_INSTRUÇÕES DO EXERCÍCIO_
- a) No trecho do texto sobre o Dia dos Mortos que começa com as palavras "Movimentação nas ruas" e termina com "e de cumplicidade.", substitua "bandeirolas" por "lanternas" e transcreva o trecho resultante.
- b) Retome o texto sobre o Dia dos Mortos no México a partir do ponto em que ele termina e dê continuidade a ele.
**** TEXTO FORNECIDO
Movimentação nas ruas da cidade mexicana de Mérida, durante o Paseo de Ánimas, evento realizado como parte das celebrações do Dia dos Mortos, no México. . Crédito: Bete Marques/Ofotográfico/Folhapress
Ruas enfeitadas com bandeirolas; altares de celebração, com rosas e velas; pessoas fantasiadas de "La Catrina" ("dama da noite" em formato de esqueleto criada pelo cartunista José Guadalupe Posada, em 1910); procissões com caminhos de flores ("auxiliando" os mortos em sua travessia rumo a Terra, para nos encontrar); e até festejos em cemitérios para celebrar o "encontro" com entes queridos que não estão mais entre nós, quase sempre regrados a verdadeiros banquetes. Mortos e vivos "juntos", em um momento especial e de cumplicidade.
********
**** SEÇÃO DE DADOS
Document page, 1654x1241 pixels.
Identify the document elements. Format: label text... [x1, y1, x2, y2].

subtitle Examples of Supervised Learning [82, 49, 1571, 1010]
********
_RESPOSTAS_
- a)
Movimentação nas ruas da cidade mexicana de Mérida, durante o Paseo de Ánimas, evento realizado como parte das celebrações do Dia dos Mortos, no México. . Crédito: Bete Marques/Ofotográfico/Folhapress
Ruas enfeitadas com lanternas; altares de celebração, com rosas e velas; pessoas fantasiadas de "La Catrina" ("dama da noite" em formato de esqueleto criada pelo cartunista José Guadalupe Posada, em 1910); procissões com caminhos de flores ("auxiliando" os mortos em sua travessia rumo a Terra, para nos encontrar); e até festejos em cemitérios para celebrar o "encontro" com entes queridos que não estão mais entre nós, quase sempre regrados a verdadeiros banquetes. Mortos e vivos "juntos", em um momento especial e de cumplicidade.

- b)
O clima de carnaval carioca (sem exageros) dá o tom das comemorações do "Dia dos Mortos", ou"Día de los Muertos", no México, evento que dura 48 horas (entre 1º e 2 de novembro) e, antropologicamente, é um retrato fiel do significado da morte, e do luto, para a sociedade mexicana: festa, reencontro e celebração, em um evento de mais de três mil anos originário de civilizações pré-hispânicas. Lembra o filme "Viva", premiado com o Oscar em 2019, a vibe é essa mesmo?
Sabendo que mexicanos são tão ou até mais religiosos que brasileiros e, como nós, muito arraigados à tradição cristã propagada pela Igreja Católica, quando o assunto é reencarnação, por exemplo, uma celebração desse porte pode nos soar mórbida ou até mesmo desrespeitosa. Enquanto muitos moradores do nosso país veem a morte como uma fatalidade, a certeza definitiva de que não vamos mais encontrar a pessoa que se foi (a dor que isso pode causar vem de "bônus"), no México, a "partida" representa o contrário, um momento de encontro, de confirmar que sempre estaremos próximos de quem desencarnou.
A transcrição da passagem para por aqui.